**Instructions for the task:** Please set down only the lines below starting with the line with "left front paw: (190, 153)" and going on through the line with "root of tail: (51, 17)", verbatim and without pictures.
·····
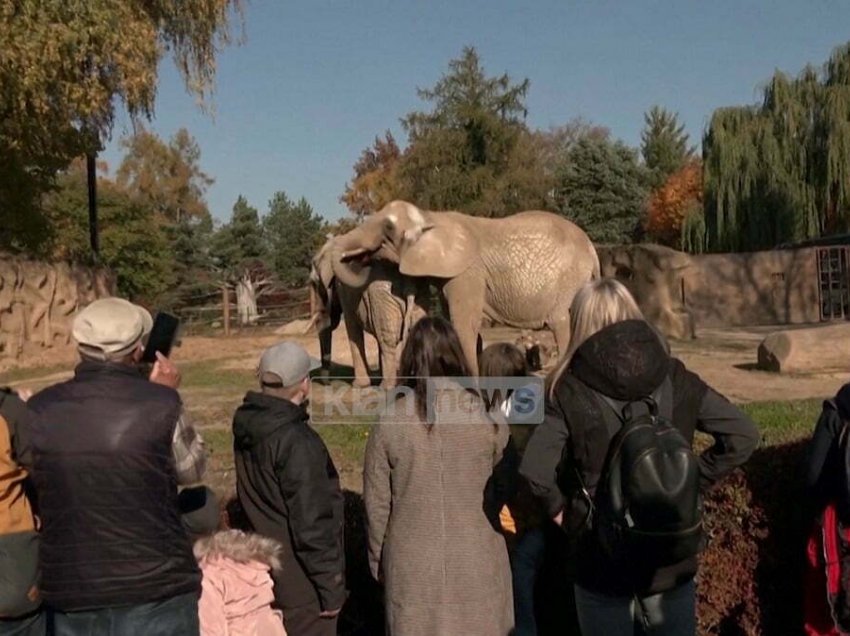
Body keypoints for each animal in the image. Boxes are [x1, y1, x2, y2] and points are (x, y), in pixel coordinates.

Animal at [306, 235, 430, 388]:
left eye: (314, 284)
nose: (328, 384)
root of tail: (409, 284)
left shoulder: (344, 290)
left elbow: (352, 327)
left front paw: (359, 385)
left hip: (383, 296)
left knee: (387, 341)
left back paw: (387, 386)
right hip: (418, 296)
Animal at [324, 200, 596, 372]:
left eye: (388, 227)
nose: (364, 260)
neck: (432, 216)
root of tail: (593, 250)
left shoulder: (467, 273)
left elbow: (464, 323)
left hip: (569, 280)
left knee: (561, 324)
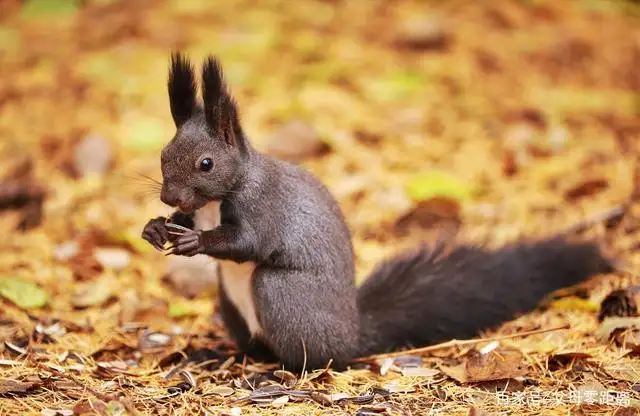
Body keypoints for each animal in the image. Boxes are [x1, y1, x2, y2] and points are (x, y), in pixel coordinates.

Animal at [141, 52, 616, 374]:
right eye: (163, 154)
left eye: (206, 164)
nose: (168, 197)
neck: (219, 197)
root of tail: (353, 335)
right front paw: (155, 228)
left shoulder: (264, 204)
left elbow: (247, 241)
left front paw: (196, 240)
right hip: (231, 304)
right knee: (253, 346)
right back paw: (218, 354)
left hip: (282, 295)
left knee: (312, 354)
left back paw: (282, 372)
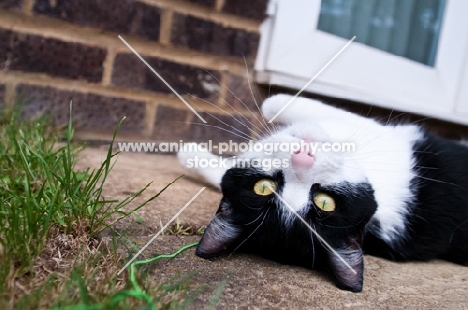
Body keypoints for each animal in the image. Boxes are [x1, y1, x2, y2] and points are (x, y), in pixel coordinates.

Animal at [176, 93, 468, 292]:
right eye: (264, 188)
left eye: (325, 202)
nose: (302, 156)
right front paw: (190, 154)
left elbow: (271, 102)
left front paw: (190, 153)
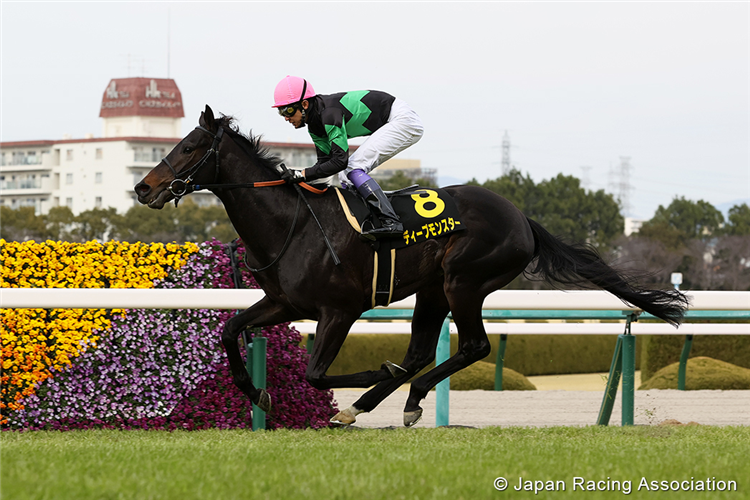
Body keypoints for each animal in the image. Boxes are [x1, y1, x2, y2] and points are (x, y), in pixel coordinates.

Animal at [134, 104, 688, 426]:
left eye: (189, 147)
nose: (142, 187)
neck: (291, 223)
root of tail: (522, 218)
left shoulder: (340, 310)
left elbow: (317, 374)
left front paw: (369, 377)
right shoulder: (283, 302)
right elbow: (231, 330)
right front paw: (258, 394)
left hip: (465, 281)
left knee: (472, 346)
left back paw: (393, 395)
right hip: (432, 289)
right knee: (423, 350)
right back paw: (393, 399)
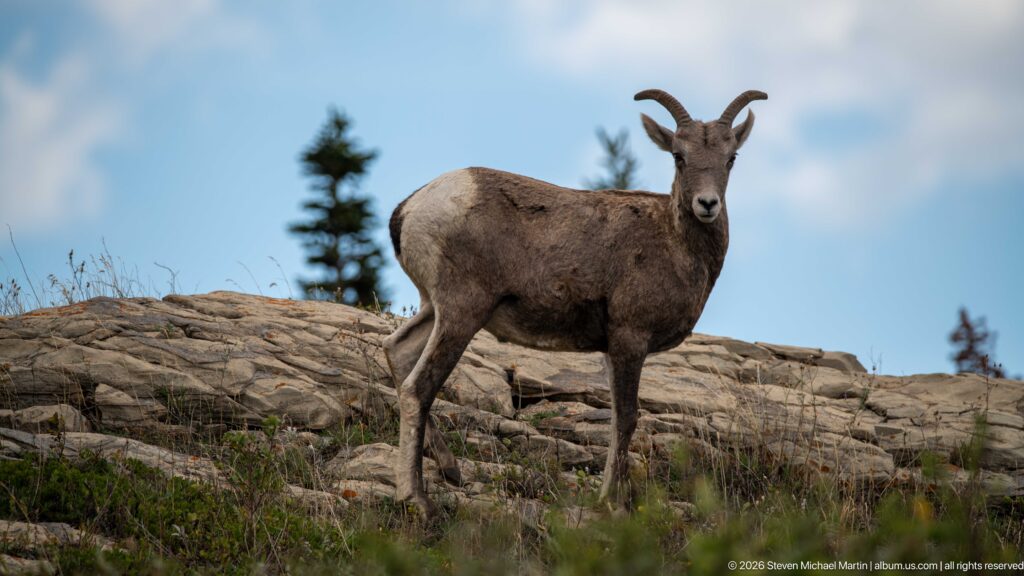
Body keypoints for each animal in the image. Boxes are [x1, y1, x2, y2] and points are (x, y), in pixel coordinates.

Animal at [383, 89, 767, 516]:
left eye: (730, 157)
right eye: (678, 156)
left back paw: (450, 470)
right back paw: (417, 499)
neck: (673, 242)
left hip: (433, 309)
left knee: (396, 350)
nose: (707, 204)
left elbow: (615, 418)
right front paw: (613, 505)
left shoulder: (611, 349)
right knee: (419, 387)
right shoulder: (630, 339)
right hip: (461, 313)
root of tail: (411, 209)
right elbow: (626, 418)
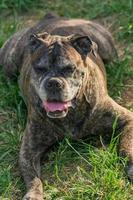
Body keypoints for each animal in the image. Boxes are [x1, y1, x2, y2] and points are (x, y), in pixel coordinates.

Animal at [0, 13, 133, 199]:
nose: (53, 83)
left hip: (109, 51)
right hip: (9, 63)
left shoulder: (127, 120)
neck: (70, 114)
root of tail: (51, 17)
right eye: (39, 69)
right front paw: (34, 193)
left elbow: (127, 146)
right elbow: (33, 176)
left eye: (70, 69)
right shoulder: (29, 149)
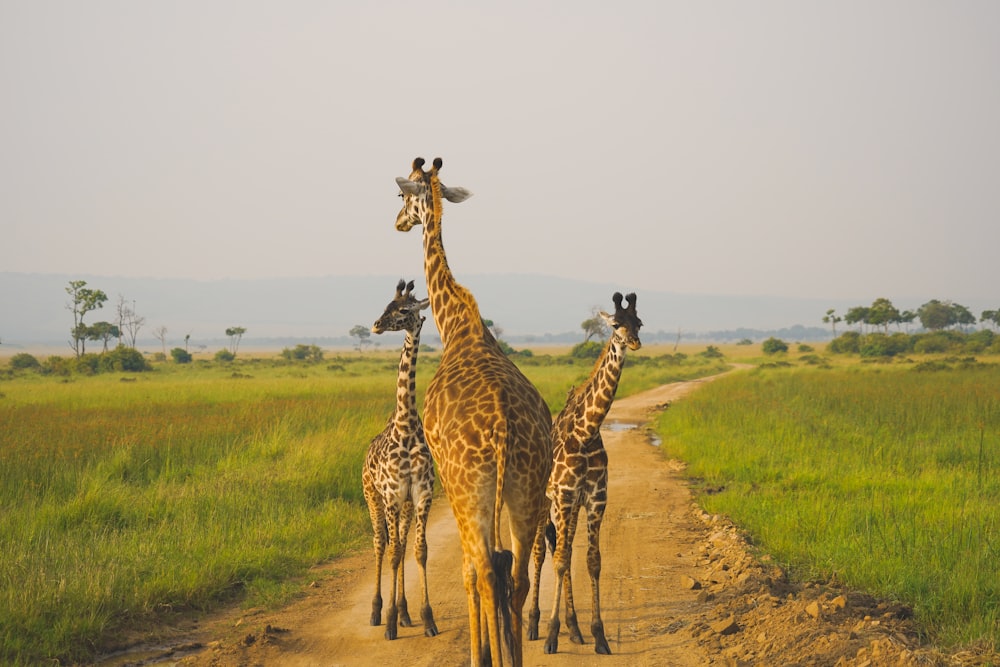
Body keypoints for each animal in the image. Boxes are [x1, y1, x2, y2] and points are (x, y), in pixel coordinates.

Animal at [392, 158, 552, 667]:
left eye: (401, 197)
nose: (398, 222)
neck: (458, 325)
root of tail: (502, 430)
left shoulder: (446, 480)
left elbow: (465, 571)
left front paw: (479, 653)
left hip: (471, 491)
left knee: (483, 570)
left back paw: (491, 658)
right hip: (526, 489)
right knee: (515, 575)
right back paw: (514, 657)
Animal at [528, 294, 644, 656]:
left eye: (639, 322)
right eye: (616, 324)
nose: (634, 342)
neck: (586, 432)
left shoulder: (594, 498)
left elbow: (591, 560)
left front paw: (599, 635)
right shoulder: (566, 495)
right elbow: (560, 559)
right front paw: (551, 635)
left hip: (569, 507)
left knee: (561, 550)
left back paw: (575, 628)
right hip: (545, 502)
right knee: (542, 553)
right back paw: (534, 624)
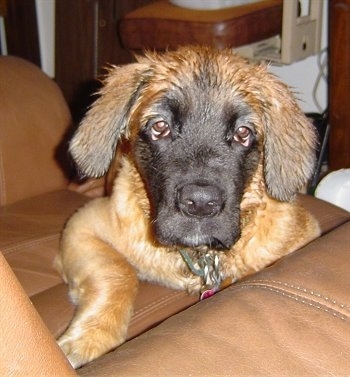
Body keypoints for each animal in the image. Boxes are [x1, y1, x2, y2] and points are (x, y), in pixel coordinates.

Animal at [55, 45, 320, 366]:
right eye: (160, 127)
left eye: (243, 133)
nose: (201, 204)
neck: (200, 256)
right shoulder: (83, 225)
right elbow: (119, 271)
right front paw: (88, 339)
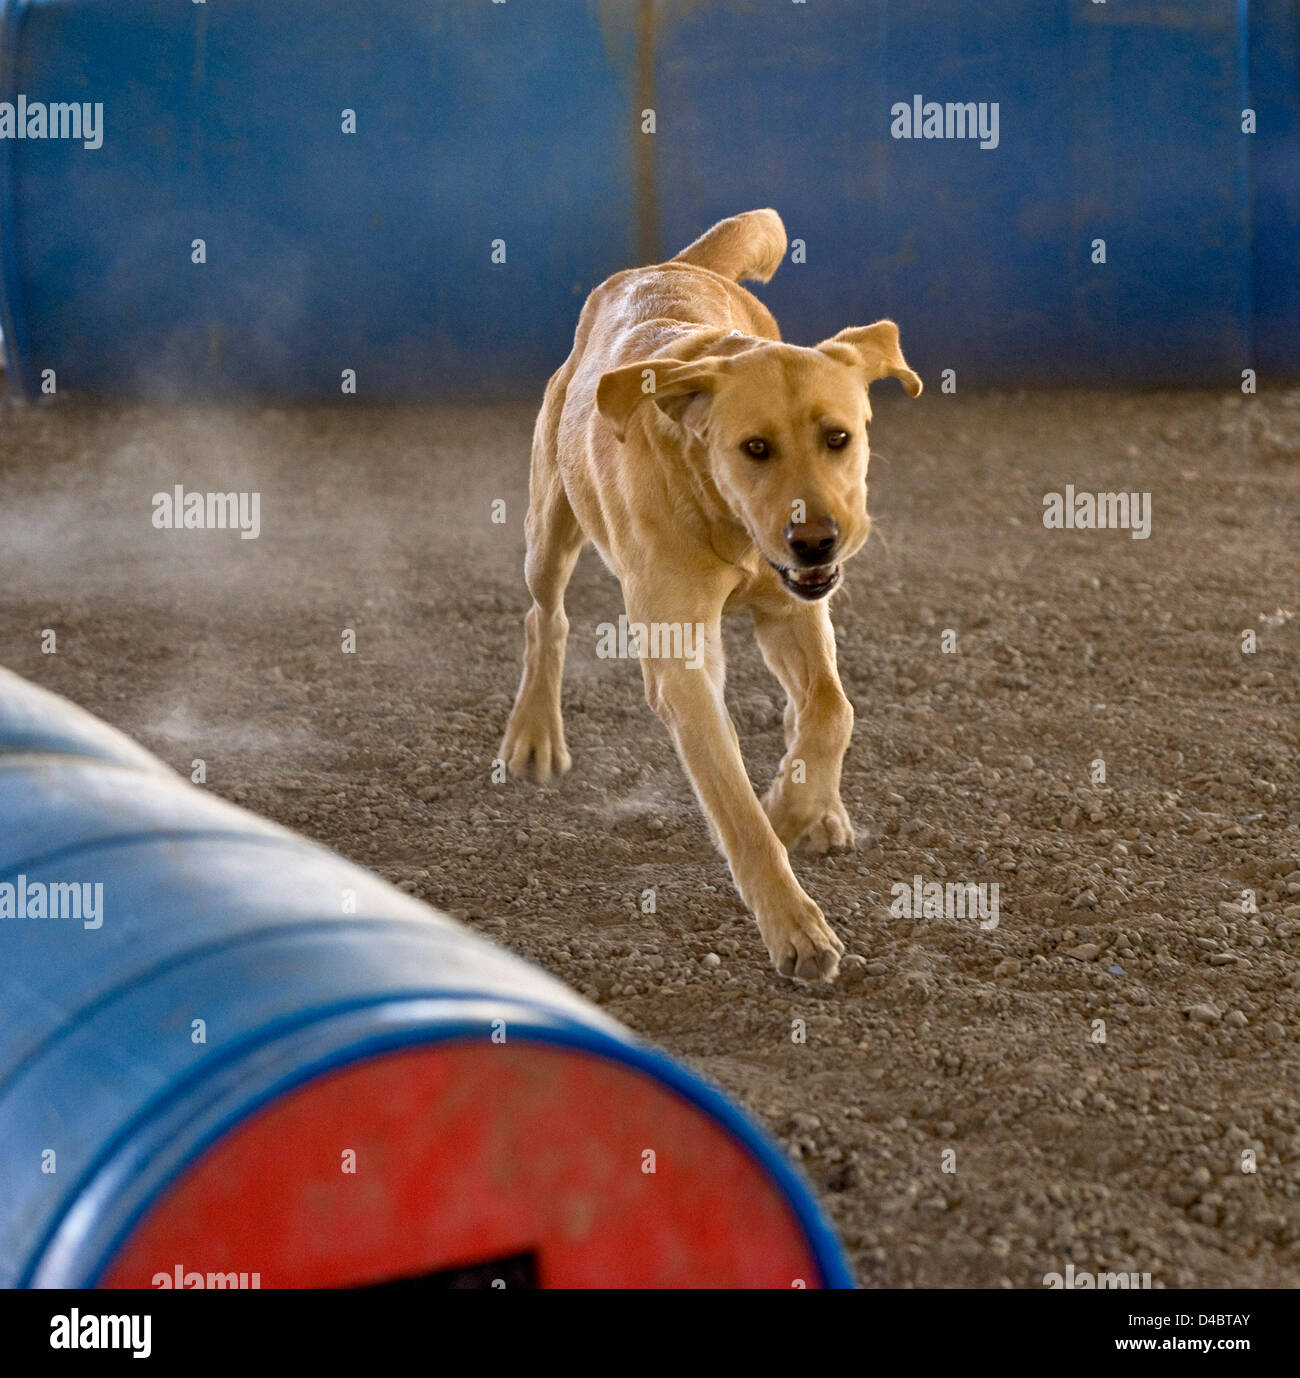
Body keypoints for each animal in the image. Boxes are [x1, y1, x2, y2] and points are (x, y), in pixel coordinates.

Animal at [504, 206, 920, 981]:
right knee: (545, 620)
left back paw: (824, 808)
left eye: (839, 438)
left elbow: (832, 710)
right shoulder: (681, 665)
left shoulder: (792, 610)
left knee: (807, 705)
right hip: (549, 531)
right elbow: (737, 809)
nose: (816, 541)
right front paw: (793, 922)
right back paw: (534, 734)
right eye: (754, 448)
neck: (725, 520)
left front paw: (798, 807)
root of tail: (669, 266)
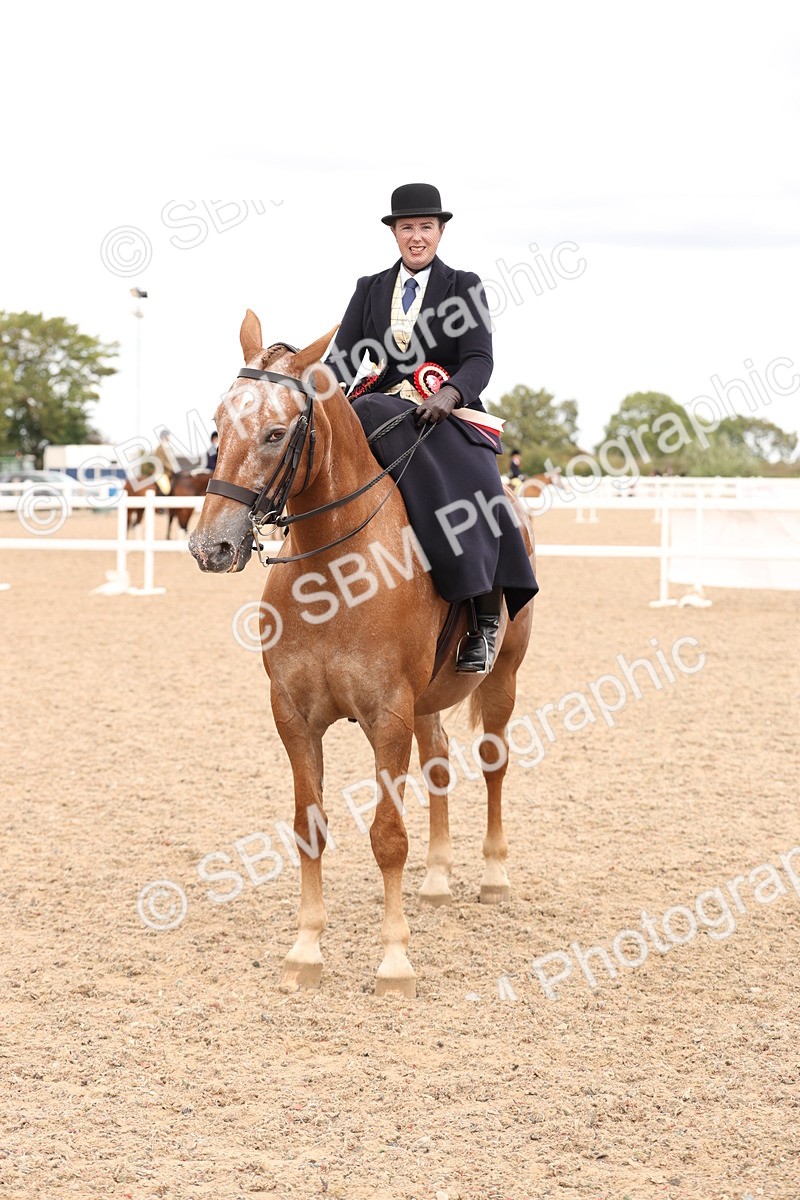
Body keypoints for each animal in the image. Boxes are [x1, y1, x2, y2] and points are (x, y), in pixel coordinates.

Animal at [189, 310, 536, 998]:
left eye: (275, 432)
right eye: (218, 422)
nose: (211, 546)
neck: (334, 573)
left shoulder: (387, 715)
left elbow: (387, 837)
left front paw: (395, 962)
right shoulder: (294, 717)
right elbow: (309, 829)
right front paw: (305, 952)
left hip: (501, 677)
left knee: (493, 763)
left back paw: (492, 878)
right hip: (429, 701)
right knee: (439, 766)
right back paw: (437, 882)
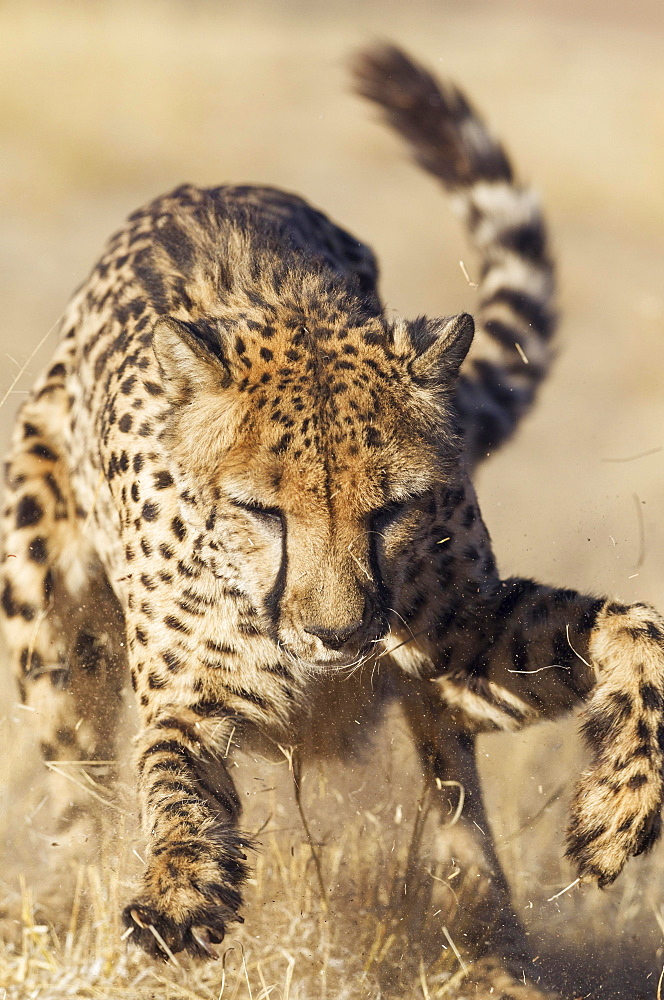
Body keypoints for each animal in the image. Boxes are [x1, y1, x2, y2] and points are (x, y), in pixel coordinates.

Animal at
·····
**Response to this task:**
left front paw: (190, 153)
Body keypoints for each animal in the image. Boxes are [x1, y1, x2, y2] and points are (x, y), in pixel coordinates.

Animal at [134, 104, 688, 426]:
left eye: (189, 147)
nose: (142, 187)
neck: (291, 223)
root of tail: (522, 218)
left shoulder: (340, 310)
left elbow: (317, 374)
left front paw: (369, 377)
right shoulder: (283, 302)
right elbow: (231, 330)
right front paw: (258, 394)
left hip: (465, 281)
left knee: (472, 346)
left back paw: (393, 395)
right hip: (432, 289)
right knee: (423, 350)
right back paw: (393, 399)
Body keypoints for each animal in the image. Boxes are [x1, y1, x2, y2] and points are (x, y), in pixel coordinates.

Animal at [383, 89, 767, 516]:
left eye: (730, 157)
right eye: (678, 156)
left back paw: (450, 470)
right back paw: (417, 499)
neck: (673, 242)
left hip: (433, 309)
left knee: (396, 350)
nose: (707, 204)
left elbow: (615, 418)
right front paw: (613, 505)
left shoulder: (611, 349)
right knee: (419, 387)
right shoulder: (630, 339)
right hip: (461, 313)
root of tail: (411, 209)
right elbow: (626, 418)
Body keypoints for each animal in the image. Boxes are [x1, y1, x2, y2] and points are (x, y), in pixel coordinates.

Animal at [0, 13, 133, 199]:
nose: (53, 83)
left hip: (109, 51)
right hip: (9, 63)
left shoulder: (127, 120)
neck: (70, 114)
root of tail: (51, 17)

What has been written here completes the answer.